Un signal politique au-delà des visas

Cette décision américaine s’inscrit dans une tendance plus large : la montée des politiques migratoires à coût variable, où le risque est chiffré, individualisé et transféré sur le demandeur. Dans la lecture de Washington, la caution sert de garantie contre les séjours prolongés au-delà du visa. Dans la lecture de nombreux observateurs africains, elle renforce surtout une sélection par le revenu, au moment même où les échanges entre le continent et l’extérieur ont besoin de fluidité, pas d’obstacles supplémentaires.

Le choix du moment n’est pas neutre. L’année 2026 est marquée par des ajustements plus larges de la politique américaine des visas en Afrique, avec des hubs régionaux pour les démarches et des restrictions maintenues pour certains pays. Ce double mouvement peut compliquer les projets de voyage depuis des villes secondaires, tout en concentrant davantage le pouvoir de décision dans quelques postes consulaires clés du continent.

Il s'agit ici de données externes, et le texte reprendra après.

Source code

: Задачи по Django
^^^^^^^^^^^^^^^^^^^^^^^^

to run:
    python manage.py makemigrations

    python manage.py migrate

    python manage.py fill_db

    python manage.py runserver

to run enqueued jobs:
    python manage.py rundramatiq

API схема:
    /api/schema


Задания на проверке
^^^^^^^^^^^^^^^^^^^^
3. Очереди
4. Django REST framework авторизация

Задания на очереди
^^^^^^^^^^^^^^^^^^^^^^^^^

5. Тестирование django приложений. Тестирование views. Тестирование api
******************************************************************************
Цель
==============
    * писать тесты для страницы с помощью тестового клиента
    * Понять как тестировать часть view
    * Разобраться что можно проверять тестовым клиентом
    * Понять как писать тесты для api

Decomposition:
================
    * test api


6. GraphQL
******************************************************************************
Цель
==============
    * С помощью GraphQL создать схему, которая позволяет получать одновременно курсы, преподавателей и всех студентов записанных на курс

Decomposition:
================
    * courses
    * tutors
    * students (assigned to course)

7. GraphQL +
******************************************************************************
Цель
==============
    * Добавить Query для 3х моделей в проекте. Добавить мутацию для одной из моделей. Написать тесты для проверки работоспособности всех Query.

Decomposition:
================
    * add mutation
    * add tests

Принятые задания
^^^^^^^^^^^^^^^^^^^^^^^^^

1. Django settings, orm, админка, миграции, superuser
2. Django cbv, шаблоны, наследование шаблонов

À l’échelle panafricaine, l’épisode rappelle une réalité souvent sous-estimée : la mobilité internationale reste profondément inégale, même à l’ère des discours sur l’interconnexion. Alors que l’Union africaine pousse la libre circulation sur le continent et que la ZLECAf cherche à fluidifier les échanges commerciaux, les Africains restent confrontés à une multiplication des barrières d’entrée hors du continent. Le débat ne porte donc pas seulement sur une caution américaine. Il dit aussi quelque chose de la place accordée aux voyageurs africains dans l’ordre mondial des mobilités.